*Texto de la página*:

************

Dice que fueron las casualidades, en especial la enfermedad de su hija, las que le alejaron de la empresa y le llevaron a crear Teaming, un proyecto de microdonaciones en equipo (hace años publicó ´40 horas en 90 minutos´, sobre fútbol, equipo empresarial y ´management´) con el que él no gana nada. Nombró padrino a su amigo Frank Rijkaard, y una gran peña del Barça se apuntó al proyecto. Intentó pedir su apoyo a Shakira, pero no logró llegar a ella. Al cabo de los años le contó su proyecto a un jardinero ecuatoriano y hablaron de la importancia de los padrinos. Fue entonces cuando Jil le explicó que lo había intentado con Shakira... "Soy su jardinero, le contaré el proyecto"... y Shakira lo aplaudió. "Todo está escrito", me asegura Jil.

************

[Registros almacenados]
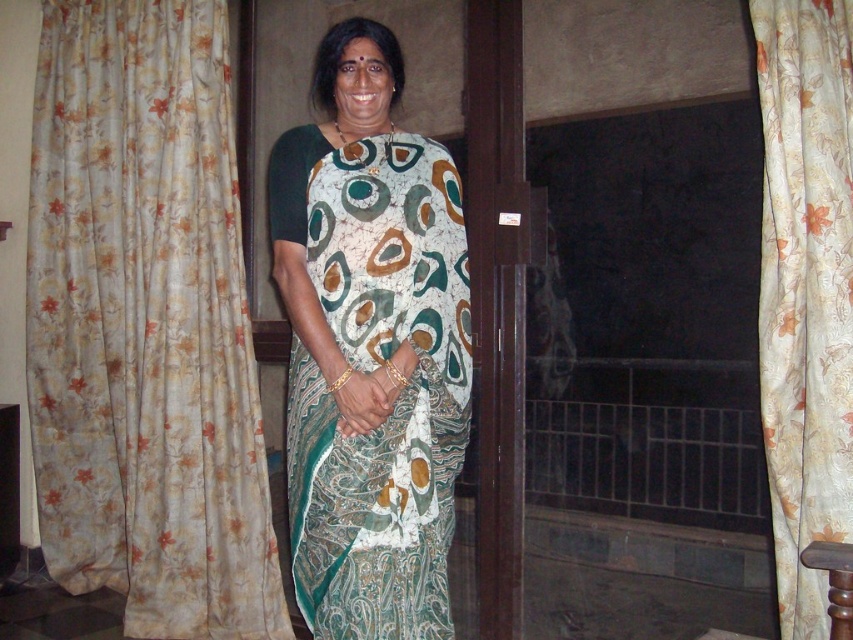
You are a guest entering the room and see the floral fabric curtain at left and the floral silk curtain at right. Which curtain is closer to the doorway you just came through?

The floral fabric curtain at left is closer to the doorway you just came through because it is positioned to the left of the floral silk curtain at right, which is further away from the entrance.

You are a fashion designer observing the image. You need to determine which object is taller between the floral fabric curtain at left and the printed silk saree at center. Based on the scene, which one is taller?

The floral fabric curtain at left is taller than the printed silk saree at center.

You are a photographer setting up a shoot in this room. You need to ensure that the printed silk saree at center is visible in the frame without being blocked by the floral silk curtain at right. Based on their positions, is this arrangement possible?

The printed silk saree at center is positioned under the floral silk curtain at right, so it is possible to angle the camera or adjust the setup so that the saree remains visible without obstruction from the curtain.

************

*El problema*: Reproduce el fragmento del texto sobre el proyecto Teaming que comienza en "Dice que fueron" y termina en "me asegura Jil.".

*Respuesta a continuación*:
Dice que fueron las casualidades, en especial la enfermedad de su hija, las que le alejaron de la empresa y le llevaron a crear Teaming, un proyecto de microdonaciones en equipo (hace años publicó ´40 horas en 90 minutos´, sobre fútbol, equipo empresarial y ´management´) con el que él no gana nada. Nombró padrino a su amigo Frank Rijkaard, y una gran peña del Barça se apuntó al proyecto. Intentó pedir su apoyo a Shakira, pero no logró llegar a ella. Al cabo de los años le contó su proyecto a un jardinero ecuatoriano y hablaron de la importancia de los padrinos. Fue entonces cuando Jil le explicó que lo había intentado con Shakira... "Soy su jardinero, le contaré el proyecto"... y Shakira lo aplaudió. "Todo está escrito", me asegura Jil.